A related area to keep abreast of is the set of tools that allow for extension of Python by wrapping external libraries written in lower level languages such as C, C++, and Fortran. Cython, numba, and swig provide methods to target bottlenecks in a Python code base to be replaced with more computationally efficient libraries. The extensibility of Python using these tools means that initial prototyping of a GIScience application can rely on pure Python in a developer-efficient manner. Only after the full functionality of the application is implemented should attention turn to optimizations and, in many cases, this  turns out to be a small fraction of the code base. In these instances, the extension frameworks can prove invaluable.
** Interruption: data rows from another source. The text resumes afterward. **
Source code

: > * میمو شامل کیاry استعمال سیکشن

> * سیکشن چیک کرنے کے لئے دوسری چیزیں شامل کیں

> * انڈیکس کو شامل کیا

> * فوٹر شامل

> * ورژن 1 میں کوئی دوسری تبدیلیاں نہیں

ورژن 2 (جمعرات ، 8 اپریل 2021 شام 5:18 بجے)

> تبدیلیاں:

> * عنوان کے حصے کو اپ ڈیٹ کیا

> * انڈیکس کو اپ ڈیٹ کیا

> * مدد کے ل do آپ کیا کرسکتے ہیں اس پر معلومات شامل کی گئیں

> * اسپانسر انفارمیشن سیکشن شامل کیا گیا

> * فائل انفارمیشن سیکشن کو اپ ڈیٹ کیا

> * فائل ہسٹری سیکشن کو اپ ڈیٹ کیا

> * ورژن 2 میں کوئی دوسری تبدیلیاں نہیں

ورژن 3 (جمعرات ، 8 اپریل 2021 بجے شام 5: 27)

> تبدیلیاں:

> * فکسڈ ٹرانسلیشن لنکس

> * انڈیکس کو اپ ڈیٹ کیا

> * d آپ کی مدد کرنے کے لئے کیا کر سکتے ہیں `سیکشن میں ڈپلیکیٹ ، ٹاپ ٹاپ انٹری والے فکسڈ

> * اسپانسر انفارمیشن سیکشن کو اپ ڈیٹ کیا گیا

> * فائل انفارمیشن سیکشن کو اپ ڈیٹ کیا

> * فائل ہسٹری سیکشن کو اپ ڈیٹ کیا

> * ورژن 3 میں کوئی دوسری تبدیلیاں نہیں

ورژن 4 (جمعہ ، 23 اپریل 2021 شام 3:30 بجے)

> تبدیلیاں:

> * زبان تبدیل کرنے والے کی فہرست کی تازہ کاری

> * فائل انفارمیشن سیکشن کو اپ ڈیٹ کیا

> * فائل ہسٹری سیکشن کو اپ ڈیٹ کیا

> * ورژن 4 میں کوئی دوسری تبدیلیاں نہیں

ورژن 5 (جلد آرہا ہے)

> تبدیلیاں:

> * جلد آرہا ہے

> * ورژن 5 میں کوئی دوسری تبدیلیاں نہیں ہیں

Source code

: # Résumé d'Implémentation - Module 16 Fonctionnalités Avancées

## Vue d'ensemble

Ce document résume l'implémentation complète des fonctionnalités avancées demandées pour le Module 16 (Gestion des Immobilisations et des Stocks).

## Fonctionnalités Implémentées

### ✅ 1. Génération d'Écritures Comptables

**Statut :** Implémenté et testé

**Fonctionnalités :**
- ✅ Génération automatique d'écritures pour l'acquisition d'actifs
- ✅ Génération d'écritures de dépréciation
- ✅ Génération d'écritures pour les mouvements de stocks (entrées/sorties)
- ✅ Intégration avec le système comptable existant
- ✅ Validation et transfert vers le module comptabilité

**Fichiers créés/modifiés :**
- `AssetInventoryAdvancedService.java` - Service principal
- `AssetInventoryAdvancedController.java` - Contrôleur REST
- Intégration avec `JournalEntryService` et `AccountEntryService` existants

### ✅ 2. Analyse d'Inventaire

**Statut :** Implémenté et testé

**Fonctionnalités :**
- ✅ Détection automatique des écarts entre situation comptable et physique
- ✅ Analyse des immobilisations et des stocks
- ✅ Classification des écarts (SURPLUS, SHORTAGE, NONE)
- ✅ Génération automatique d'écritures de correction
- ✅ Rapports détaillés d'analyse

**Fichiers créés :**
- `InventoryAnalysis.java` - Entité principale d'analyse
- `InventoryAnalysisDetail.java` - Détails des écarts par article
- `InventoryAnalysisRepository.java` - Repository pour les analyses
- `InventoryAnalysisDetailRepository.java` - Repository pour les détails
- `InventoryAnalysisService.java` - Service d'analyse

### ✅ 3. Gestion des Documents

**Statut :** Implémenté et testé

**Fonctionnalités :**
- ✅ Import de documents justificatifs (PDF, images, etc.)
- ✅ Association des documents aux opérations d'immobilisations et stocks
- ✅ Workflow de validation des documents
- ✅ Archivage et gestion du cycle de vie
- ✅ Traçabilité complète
The world of parallel and distributed high performance computing has advanced remarkably in the past decade and the Python ecosystem exemplifies this. Although a comprehensive coverage of related packages is beyond the current scope (packages for cloud, distributed and high performance computing in Python can be found at https://wiki.python.org/moin/ParallelProcessing), one exemplar package to note is Dask. A flexible parallel library for analytic computing, Dask is built around two components: dynamic task scheduling that optimizes interactive computational workloads, and big data collections that enable out-of-memory or distributed processing of parallel data arrays and dataframes.

A fourth important thread is the rise of open science. Stressing the need for improved transparency, reproducibility, and replication, the open science movement is leading to new types of development paradigms such as Docker containers, conda environments and the notebook viewer that enable sharing of snippets of code and even complete workflows that reproduce the analysis underlying a particular scientific paper. Familiarity with these tools will be increasingly important for Python GIS development.

Open science also has parallels in the open government and open data movements that are driving transparency, sharing, and reuse of government collected data. These have fostered collaborative projects bringing together academic researchers, government and industry to fashion computing solutions targeting social and environmental issues. Given that many of these projects involve geospatial data and analysis, Python capable GIScientists can play a central role in these efforts.

 

References: 

See Table 1. 

Learning Objectives: 
  • Describe the role of programming in GIScience.
  • Explain the different Python GIS development modes.
  • Demonstrate familiarity with the current Python GIS Programming Stack.
Instructional Assessment Questions: 
  1. What are the two main models of developing for GIS using Python?
  2. Describe the use cases for Python programming in GIScience.
  3. Discuss the coverage of the GIScience processing and analysis stack in the Python ecosystem.
Additional Resources: 

Bahgat, K. (2016) Python Geospatial Development Essentials. PACKT Publishing.

Westra, E. (2016) Python Geospatial Development. PACKT Publishing. Third Edition.